What Causes The Stocks To Hit Circuit Limits
We frequently hear that supply and demand factors influence stock prices. Therefore, in theory, a stock could reach its circuit boundaries as a result of any occurrence that alters how desirable a stock is. A stock must see a significant change in appeal for it to reach the upper or lower circuit. Market manipulation occasionally also results in equities hitting their upper or lower circuits. If you are watching stock market live you may observe that a stock may hit its upper or lower circuits as a result of the following circumstances:
- Earnings that exceed or fall short of forecasts.
- Political ambiguity.
- Geographic pressures.
- Investor confidence shifts brought on by precipitous drops or gains in overseas stock markets.
- Alteration of interest rates.
- Expansion or consolidation of the budget.
- Revisions to the trading scenario (trade agreements, economic zones, tariffs, etc.).
- Competitors’ superior or inferior performance
What Does Market-Wide Circuit Breakers Mean In Stock Trading?
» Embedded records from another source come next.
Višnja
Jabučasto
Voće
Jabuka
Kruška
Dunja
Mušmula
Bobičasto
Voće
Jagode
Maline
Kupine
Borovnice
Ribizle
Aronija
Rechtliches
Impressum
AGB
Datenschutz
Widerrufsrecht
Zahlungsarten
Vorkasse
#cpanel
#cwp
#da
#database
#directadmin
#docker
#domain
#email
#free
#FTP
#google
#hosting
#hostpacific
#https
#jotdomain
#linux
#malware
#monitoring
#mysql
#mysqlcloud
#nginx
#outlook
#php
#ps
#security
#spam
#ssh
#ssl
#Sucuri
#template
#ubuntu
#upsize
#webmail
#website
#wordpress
When market-wide circuit breakers are activated, all equities and equity derivative markets in India come to a coordinated halt. Circuit breakers suspend trading on the NSE and BSE at three points in the movement of their respective indices.
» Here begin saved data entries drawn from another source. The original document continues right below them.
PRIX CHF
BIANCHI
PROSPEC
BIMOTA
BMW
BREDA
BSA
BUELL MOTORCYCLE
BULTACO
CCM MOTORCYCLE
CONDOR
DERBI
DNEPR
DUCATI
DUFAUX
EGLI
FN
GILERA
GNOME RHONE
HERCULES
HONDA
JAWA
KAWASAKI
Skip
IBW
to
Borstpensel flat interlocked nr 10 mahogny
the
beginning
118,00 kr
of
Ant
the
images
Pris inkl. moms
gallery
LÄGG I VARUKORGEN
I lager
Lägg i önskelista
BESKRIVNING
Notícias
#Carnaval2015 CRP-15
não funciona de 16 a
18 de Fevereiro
|Change In BSE Sensex Or the Nifty 50 (Positive or Negative)||TRIGGER TIME||MARKET HALT DURATION|
|10%||Before 1:00 PM||45 Minutes|
|At or after 1:00 PM upto 2.30 PM||15 Minutes||15 Minutes|
|At or after 2.30 PM||No halt||Not Applicable|
|15%||Before 1 PM||1 hour 45 minutes|
|At or after 1:00 PM before 2:00 PM||45 Minutes||15 Minutes|
|On or after 2:00 PM||Remainder of the day||Not Applicable|
|20%||Any time during market hours||Remainder of the day|
Following each pause, the NSE and BSE both resume trading with pre-open call auction sessions.
Circuit restrictions are established to shield investors from unwarranted volatility and speculation. Ideally, the price of the stock should only reach the lower and higher circuits when there is a shift in its desirability. However, market manipulators may occasionally attempt to affect the supply and demand for a stock. Investors should use caution when entering trades based only on the fact that equities or indices have reached their upper or lower circuits.